Proposed Data collection
The response will be assessed once a fortnight for six months. The clinician will outline the lesion on a paper starting with the first visit. A graphic paper will be used to calculate the surface area (SA) of the lesion. The clinician will also record the level of reduction of the lesion after every two weeks and record it along the outline of the lesion on the paper. The clinician will also determine the percentage reduction in the SA of the lesion. After the last session of applying the treatment, the patients will be followed up for four more months.
Proposed Scale of measurement
The clinicians will be expected to note any side effects reported or observed during all the visits.
Figure 1: The proposed scale of measurement
|Grade||Response in % rate of repigmentation||Remarks|
Proposed data analysis
Statistical data analysis will be carried out after the last month of the final follow-up. SPSS tool will be used in the procedure. All the data will be arranged and tabulated according to the recorded numbers and the calculated percentages, averages, and standard deviations. Both paired and unpaired t-tests, ANOVA, and chi-square will be done using the SPSS too. The analysis of variance will be based on a P-value of 0.05 as the level of significance.

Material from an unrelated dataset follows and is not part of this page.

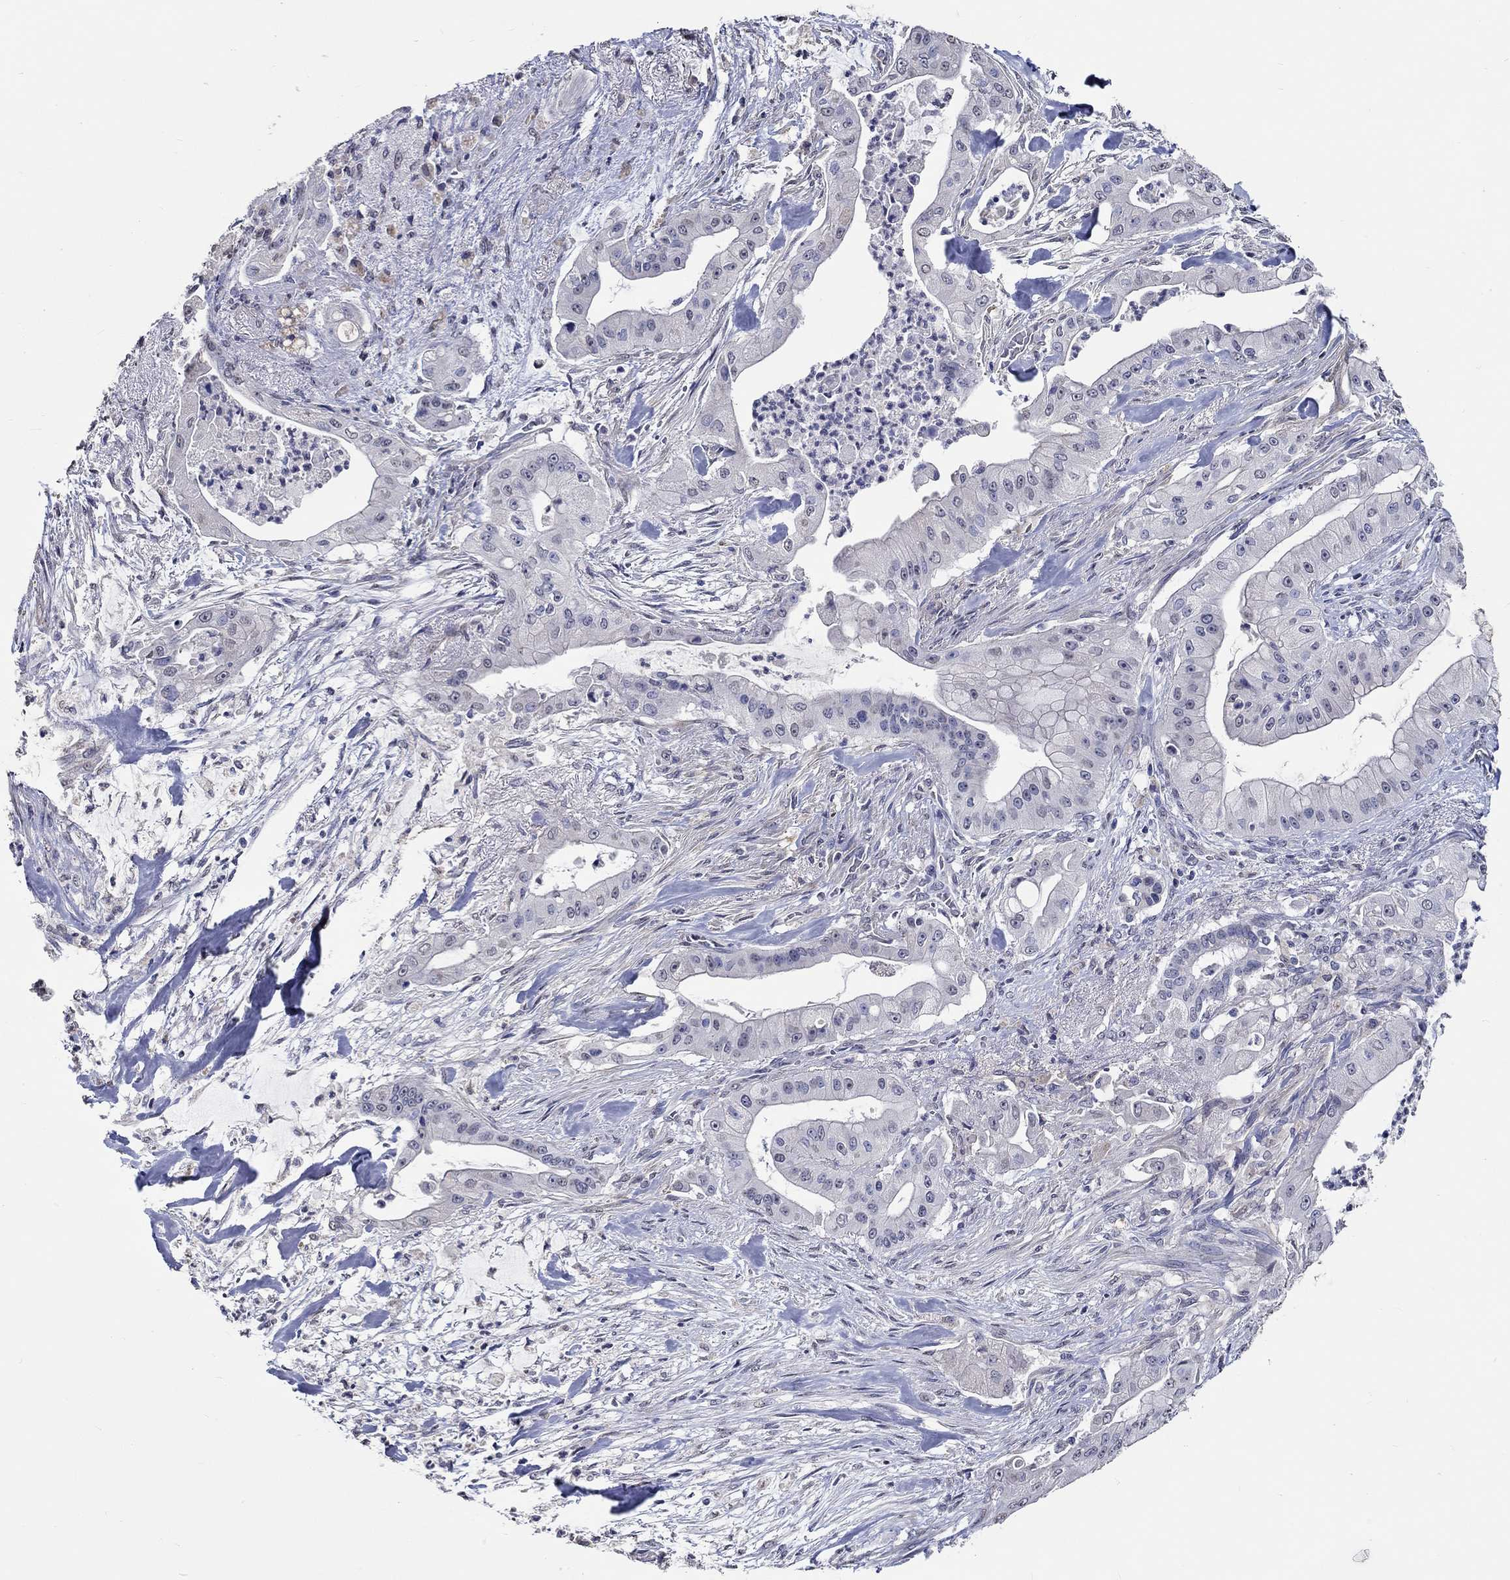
{"staining": {"intensity": "weak", "quantity": "<25%", "location": "cytoplasmic/membranous"}, "tissue": "pancreatic cancer", "cell_type": "Tumor cells", "image_type": "cancer", "snomed": [{"axis": "morphology", "description": "Normal tissue, NOS"}, {"axis": "morphology", "description": "Inflammation, NOS"}, {"axis": "morphology", "description": "Adenocarcinoma, NOS"}, {"axis": "topography", "description": "Pancreas"}], "caption": "The histopathology image reveals no staining of tumor cells in pancreatic adenocarcinoma.", "gene": "PDE1B", "patient": {"sex": "male", "age": 57}}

Katz, D. L., Elmore, J. G., Wild, D. M. G., & Lucan, S. C. (2013). Jekel’s epidemiology, biostatistics, preventive medicine and public health (4th eds.). New York: Elsevier.
Sharma, P., Pai, H. S., Pai, G. S., Kuruvila, M., & Kolar, R. (2011). Response to Narrow-band UVB – Vitiligo-melasma versus Vitiligo: A Comparative Study. American Journal of Clinical Dermatology, 12(2), 127-132.